Data excerpts
============================================================

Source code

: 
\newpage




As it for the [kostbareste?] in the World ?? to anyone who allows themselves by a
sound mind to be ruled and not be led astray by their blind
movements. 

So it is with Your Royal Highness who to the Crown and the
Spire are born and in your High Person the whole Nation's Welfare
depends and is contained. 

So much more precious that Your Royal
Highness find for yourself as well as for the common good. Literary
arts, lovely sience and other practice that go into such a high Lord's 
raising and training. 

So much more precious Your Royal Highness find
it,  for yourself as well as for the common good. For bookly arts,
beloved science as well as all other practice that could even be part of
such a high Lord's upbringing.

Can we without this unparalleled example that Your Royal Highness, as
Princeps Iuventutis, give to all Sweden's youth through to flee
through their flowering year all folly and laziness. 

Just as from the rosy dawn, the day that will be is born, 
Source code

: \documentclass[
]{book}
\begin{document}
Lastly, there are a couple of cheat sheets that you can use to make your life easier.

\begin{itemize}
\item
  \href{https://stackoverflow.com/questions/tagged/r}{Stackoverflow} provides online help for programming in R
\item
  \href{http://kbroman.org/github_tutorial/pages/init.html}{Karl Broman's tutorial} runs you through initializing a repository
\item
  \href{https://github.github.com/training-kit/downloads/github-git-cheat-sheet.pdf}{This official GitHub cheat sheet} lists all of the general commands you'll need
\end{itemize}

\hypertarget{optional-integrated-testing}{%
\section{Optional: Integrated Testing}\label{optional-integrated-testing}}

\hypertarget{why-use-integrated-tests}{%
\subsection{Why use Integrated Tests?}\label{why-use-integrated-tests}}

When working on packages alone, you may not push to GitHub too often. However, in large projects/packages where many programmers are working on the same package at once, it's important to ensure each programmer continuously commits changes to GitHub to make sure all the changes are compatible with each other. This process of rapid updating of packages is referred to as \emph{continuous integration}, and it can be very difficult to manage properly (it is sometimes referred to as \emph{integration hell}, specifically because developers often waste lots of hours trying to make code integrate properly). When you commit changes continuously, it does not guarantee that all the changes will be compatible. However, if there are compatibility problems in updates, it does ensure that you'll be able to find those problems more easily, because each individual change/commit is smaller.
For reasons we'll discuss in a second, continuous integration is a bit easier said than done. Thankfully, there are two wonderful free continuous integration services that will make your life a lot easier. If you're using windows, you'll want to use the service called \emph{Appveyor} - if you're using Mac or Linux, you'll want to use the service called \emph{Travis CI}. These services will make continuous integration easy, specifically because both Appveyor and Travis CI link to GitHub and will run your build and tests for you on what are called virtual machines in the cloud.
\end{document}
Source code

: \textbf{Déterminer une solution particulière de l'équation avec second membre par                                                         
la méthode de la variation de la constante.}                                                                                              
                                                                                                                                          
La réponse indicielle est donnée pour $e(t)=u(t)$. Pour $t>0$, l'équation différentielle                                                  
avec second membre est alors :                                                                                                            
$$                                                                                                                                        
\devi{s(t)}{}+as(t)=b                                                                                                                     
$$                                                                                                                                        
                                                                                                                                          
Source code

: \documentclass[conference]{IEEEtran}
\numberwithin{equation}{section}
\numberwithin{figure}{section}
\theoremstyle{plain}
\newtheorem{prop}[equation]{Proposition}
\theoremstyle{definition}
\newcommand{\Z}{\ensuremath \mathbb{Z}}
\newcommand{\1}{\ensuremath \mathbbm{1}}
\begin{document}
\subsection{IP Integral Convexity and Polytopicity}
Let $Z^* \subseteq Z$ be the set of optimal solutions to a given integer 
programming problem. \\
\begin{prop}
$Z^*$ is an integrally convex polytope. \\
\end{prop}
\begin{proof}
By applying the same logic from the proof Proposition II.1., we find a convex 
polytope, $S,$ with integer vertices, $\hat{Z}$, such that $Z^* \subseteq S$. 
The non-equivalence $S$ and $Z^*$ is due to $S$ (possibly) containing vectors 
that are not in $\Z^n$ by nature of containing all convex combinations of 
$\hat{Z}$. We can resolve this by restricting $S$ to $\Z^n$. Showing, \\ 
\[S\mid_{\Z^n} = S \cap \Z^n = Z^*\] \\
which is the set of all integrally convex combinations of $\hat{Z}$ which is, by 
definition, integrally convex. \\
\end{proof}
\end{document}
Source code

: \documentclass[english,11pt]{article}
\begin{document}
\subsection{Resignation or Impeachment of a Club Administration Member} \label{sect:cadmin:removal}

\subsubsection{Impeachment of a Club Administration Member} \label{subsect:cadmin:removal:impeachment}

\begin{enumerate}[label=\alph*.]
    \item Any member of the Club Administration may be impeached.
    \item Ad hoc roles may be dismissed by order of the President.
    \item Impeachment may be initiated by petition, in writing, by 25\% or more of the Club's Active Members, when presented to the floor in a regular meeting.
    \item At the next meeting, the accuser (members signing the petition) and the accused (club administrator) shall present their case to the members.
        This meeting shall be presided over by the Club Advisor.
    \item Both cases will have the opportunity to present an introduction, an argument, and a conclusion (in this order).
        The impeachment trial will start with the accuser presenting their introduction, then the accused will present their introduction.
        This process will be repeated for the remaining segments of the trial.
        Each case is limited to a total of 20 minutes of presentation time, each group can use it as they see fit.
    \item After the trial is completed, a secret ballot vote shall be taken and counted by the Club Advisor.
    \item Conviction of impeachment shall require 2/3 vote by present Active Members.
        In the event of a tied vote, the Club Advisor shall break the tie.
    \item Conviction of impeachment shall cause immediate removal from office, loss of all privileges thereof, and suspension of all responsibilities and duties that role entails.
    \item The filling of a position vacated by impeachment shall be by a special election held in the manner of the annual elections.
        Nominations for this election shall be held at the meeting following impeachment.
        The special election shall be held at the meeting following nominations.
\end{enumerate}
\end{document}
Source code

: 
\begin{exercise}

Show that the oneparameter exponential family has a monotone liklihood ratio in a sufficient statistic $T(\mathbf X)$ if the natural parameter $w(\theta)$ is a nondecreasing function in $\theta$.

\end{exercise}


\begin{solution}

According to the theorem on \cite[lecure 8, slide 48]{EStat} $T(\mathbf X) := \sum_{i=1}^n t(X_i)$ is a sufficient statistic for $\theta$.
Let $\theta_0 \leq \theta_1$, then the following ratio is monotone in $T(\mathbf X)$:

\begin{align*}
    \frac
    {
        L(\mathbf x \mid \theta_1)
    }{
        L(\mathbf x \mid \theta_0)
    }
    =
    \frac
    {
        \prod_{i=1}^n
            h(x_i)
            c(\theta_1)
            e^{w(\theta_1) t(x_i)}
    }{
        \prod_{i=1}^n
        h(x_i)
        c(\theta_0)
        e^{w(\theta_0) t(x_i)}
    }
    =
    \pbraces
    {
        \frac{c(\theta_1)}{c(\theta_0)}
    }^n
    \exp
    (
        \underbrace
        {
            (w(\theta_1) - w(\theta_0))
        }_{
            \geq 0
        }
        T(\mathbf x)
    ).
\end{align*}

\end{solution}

============================================================

Throughout the records, the word "introduction" shows up on certain lines. Report how many lines, with only the number.

* **Response box**
2